The Commerce Department says new-home sales rose 1.6 percent last month to a seasonally adjusted annual rate of 315,000. That’s less than half the 700,000 new homes that economists say should be sold to sustain a healthy housing market.
It’s also below the 323,000 homes sold last year – the worst year for sales on records dating back to 1963. December would have to produce its best monthly sales total in four years for 2011 to finish ahead of last year’s total.
New homes account for less than 10 percent of the housing market. But they have a big impact on the economy. Each new home built creates roughly three jobs for a year and generates about $90,000 in taxes, according to the National Association of Home Builders.
Economists note that housing is a long way from fully recovering and that many people are opting to rent because they can’t afford to buy or don’t feel a home is a wise investment right now.
Home construction has begun a gradual comeback and should add to economic growth in 2011. But the main reason for that increase is that the rate of apartment construction is nearly twice as fast as it was two years ago.

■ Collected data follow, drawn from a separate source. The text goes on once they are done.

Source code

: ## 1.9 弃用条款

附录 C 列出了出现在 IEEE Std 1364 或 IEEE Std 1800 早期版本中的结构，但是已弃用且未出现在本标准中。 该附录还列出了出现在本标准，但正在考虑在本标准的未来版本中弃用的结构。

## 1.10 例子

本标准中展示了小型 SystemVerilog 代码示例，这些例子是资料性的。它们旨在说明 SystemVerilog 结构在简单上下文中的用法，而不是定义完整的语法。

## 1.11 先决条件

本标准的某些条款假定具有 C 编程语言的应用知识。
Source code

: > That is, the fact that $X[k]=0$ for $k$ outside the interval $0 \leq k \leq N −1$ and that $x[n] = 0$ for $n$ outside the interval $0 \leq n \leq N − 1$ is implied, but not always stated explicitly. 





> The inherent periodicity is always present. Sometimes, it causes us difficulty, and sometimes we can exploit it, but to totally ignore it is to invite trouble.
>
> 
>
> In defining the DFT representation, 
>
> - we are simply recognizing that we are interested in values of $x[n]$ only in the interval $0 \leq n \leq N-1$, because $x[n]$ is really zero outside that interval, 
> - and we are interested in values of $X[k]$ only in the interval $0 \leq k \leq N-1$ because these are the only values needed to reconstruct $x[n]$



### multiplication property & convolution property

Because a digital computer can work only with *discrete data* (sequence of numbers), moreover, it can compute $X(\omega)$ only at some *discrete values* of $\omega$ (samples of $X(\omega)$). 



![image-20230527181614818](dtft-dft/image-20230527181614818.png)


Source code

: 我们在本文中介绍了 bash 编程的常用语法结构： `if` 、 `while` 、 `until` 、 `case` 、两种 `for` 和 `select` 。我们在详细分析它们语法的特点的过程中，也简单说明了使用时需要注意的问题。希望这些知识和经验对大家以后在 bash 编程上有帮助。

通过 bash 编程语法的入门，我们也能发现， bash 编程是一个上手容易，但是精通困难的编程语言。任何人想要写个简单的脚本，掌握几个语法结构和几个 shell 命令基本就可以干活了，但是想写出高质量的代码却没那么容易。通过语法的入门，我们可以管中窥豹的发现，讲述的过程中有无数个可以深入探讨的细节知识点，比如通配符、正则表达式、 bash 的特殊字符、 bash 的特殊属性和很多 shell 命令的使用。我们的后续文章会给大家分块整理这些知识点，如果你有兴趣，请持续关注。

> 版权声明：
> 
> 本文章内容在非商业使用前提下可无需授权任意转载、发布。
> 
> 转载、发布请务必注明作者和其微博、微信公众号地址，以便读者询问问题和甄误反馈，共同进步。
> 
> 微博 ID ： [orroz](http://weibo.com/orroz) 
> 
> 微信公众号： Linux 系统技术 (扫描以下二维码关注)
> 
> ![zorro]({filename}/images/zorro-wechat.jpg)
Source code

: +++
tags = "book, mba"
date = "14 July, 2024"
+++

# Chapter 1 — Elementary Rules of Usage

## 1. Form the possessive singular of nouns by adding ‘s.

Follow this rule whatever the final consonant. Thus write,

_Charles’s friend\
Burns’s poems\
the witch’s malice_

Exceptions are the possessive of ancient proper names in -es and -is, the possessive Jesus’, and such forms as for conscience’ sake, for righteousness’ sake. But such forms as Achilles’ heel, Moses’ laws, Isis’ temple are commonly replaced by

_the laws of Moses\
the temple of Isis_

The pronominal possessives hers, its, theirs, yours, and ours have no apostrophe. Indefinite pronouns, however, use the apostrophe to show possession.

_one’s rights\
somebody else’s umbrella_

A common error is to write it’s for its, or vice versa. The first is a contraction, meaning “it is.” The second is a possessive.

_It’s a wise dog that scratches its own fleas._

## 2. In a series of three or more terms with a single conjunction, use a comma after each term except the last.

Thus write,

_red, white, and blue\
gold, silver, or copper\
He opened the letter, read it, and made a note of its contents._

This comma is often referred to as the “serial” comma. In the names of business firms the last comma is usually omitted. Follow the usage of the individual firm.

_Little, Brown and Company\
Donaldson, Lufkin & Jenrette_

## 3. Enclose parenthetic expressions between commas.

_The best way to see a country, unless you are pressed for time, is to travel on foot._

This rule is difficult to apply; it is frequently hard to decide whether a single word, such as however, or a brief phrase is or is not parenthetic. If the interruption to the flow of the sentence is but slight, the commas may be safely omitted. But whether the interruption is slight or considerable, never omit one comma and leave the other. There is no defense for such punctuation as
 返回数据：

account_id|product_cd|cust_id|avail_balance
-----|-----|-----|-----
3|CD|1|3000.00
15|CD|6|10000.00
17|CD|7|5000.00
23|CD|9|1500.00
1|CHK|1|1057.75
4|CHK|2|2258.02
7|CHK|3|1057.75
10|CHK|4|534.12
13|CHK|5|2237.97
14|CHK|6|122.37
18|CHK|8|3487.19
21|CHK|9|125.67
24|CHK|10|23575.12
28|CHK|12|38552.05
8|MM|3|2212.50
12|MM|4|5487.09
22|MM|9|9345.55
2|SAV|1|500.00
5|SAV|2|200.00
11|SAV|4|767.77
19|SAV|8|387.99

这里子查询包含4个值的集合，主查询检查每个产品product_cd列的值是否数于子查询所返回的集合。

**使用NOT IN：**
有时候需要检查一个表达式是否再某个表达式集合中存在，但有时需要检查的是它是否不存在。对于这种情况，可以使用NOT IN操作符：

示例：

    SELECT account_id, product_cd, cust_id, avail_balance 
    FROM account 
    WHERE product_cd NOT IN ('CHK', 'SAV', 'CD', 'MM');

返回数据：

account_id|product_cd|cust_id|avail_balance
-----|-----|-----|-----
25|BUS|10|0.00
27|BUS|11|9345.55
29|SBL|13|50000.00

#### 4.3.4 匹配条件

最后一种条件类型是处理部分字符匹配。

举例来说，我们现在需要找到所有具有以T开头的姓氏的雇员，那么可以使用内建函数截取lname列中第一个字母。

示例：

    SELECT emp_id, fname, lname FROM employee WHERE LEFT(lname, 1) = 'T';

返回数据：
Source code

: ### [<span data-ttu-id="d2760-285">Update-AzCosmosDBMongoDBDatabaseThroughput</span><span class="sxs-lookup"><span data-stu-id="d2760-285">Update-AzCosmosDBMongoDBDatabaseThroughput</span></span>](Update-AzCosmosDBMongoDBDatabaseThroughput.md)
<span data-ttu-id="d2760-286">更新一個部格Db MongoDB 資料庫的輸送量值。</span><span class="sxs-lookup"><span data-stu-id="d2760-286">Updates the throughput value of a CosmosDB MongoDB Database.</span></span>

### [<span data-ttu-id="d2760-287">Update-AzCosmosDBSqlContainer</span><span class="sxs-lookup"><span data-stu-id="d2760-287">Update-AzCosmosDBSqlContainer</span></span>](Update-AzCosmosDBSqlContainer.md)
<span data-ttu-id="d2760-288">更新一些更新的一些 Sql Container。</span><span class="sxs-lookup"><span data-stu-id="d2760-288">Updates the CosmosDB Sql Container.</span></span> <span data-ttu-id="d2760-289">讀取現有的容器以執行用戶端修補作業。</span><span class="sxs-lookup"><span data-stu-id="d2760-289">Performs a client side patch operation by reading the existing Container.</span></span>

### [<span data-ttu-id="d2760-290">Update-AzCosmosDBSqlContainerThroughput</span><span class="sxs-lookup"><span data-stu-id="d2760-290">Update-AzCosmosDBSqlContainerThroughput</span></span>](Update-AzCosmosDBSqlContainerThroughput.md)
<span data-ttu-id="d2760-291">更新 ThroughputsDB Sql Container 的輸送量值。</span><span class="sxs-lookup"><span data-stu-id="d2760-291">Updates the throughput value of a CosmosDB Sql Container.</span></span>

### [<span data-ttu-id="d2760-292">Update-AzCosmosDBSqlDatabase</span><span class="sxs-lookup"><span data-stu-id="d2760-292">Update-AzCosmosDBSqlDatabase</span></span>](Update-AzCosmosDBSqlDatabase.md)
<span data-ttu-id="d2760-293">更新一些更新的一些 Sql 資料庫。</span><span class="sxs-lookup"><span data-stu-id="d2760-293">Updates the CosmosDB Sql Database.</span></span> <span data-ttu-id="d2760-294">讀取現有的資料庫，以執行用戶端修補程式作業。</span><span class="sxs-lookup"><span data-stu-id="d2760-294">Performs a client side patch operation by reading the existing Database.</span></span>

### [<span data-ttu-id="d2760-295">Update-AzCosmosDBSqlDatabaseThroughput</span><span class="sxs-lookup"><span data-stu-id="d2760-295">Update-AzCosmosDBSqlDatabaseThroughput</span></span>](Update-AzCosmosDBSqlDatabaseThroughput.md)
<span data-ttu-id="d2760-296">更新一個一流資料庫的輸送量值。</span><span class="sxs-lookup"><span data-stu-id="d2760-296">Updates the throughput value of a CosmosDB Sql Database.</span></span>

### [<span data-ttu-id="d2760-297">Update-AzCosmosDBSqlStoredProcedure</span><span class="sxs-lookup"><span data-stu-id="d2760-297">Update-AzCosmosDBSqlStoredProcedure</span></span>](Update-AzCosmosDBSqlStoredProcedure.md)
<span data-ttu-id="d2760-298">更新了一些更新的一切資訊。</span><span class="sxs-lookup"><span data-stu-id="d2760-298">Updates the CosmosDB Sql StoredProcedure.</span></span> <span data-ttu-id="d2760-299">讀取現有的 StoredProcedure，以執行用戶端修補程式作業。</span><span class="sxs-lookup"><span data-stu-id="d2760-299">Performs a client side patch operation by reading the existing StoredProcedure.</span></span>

Single-family-home construction remains depressed.
Builders have stopped working on many projects because it’s been hard for them to get financing or to compete with cheaper resale homes. In November, builders slashed prices to their lowest levels in more than a year. The median sales price of a new home dropped nearly 4 percent last month to $214,100.
The market for new single-family homes has all but disappeared over the past year.
Rising interest from potential buyers left U.S. homebuilders slightly less pessimistic about the housing market in December, according to the National Association of Home Builders/Wells Fargo builder sentiment index. It rose 2 points this month, reaching its highest level since May 2010.
However, sales are slumping though the average rate on a 30-year fixed home loan dropped to a record 3.91 percent.